Action item>
Retype the whole of the data exactly.

++++ Data excerpt ++++

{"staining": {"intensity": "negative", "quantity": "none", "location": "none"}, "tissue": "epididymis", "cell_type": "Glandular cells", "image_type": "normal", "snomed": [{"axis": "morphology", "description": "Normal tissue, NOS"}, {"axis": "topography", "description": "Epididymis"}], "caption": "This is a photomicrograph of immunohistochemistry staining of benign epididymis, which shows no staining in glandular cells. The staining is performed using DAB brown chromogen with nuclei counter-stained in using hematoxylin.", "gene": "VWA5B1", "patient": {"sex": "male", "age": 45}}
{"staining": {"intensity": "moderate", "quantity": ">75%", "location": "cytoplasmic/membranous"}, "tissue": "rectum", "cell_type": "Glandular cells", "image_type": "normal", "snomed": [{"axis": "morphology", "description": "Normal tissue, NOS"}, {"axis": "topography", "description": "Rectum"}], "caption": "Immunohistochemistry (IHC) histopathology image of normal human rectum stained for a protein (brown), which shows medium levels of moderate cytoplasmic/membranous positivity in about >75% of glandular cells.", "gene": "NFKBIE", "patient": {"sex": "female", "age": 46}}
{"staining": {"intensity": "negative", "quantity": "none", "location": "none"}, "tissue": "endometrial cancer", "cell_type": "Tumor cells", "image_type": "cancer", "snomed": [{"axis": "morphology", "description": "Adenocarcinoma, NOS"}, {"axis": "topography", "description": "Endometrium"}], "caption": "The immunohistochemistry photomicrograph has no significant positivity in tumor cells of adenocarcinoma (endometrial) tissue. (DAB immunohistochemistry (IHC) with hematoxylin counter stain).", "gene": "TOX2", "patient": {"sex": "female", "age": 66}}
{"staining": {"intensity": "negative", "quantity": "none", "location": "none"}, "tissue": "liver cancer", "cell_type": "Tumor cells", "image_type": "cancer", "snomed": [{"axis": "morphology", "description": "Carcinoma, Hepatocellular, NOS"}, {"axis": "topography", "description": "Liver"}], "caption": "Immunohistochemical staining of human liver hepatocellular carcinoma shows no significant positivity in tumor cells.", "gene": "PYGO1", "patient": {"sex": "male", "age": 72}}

++++

Result below>
{"staining": {"intensity": "negative", "quantity": "none", "location": "none"}, "tissue": "epididymis", "cell_type": "Glandular cells", "image_type": "normal", "snomed": [{"axis": "morphology", "description": "Normal tissue, NOS"}, {"axis": "topography", "description": "Epididymis"}], "caption": "This is a photomicrograph of immunohistochemistry staining of benign epididymis, which shows no staining in glandular cells. The staining is performed using DAB brown chromogen with nuclei counter-stained in using hematoxylin.", "gene": "VWA5B1", "patient": {"sex": "male", "age": 45}}
{"staining": {"intensity": "moderate", "quantity": ">75%", "location": "cytoplasmic/membranous"}, "tissue": "rectum", "cell_type": "Glandular cells", "image_type": "normal", "snomed": [{"axis": "morphology", "description": "Normal tissue, NOS"}, {"axis": "topography", "description": "Rectum"}], "caption": "Immunohistochemistry (IHC) histopathology image of normal human rectum stained for a protein (brown), which shows medium levels of moderate cytoplasmic/membranous positivity in about >75% of glandular cells.", "gene": "NFKBIE", "patient": {"sex": "female", "age": 46}}
{"staining": {"intensity": "negative", "quantity": "none", "location": "none"}, "tissue": "endometrial cancer", "cell_type": "Tumor cells", "image_type": "cancer", "snomed": [{"axis": "morphology", "description": "Adenocarcinoma, NOS"}, {"axis": "topography", "description": "Endometrium"}], "caption": "The immunohistochemistry photomicrograph has no significant positivity in tumor cells of adenocarcinoma (endometrial) tissue. (DAB immunohistochemistry (IHC) with hematoxylin counter stain).", "gene": "TOX2", "patient": {"sex": "female", "age": 66}}
{"staining": {"intensity": "negative", "quantity": "none", "location": "none"}, "tissue": "liver cancer", "cell_type": "Tumor cells", "image_type": "cancer", "snomed": [{"axis": "morphology", "description": "Carcinoma, Hepatocellular, NOS"}, {"axis": "topography", "description": "Liver"}], "caption": "Immunohistochemical staining of human liver hepatocellular carcinoma shows no significant positivity in tumor cells.", "gene": "PYGO1", "patient": {"sex": "male", "age": 72}}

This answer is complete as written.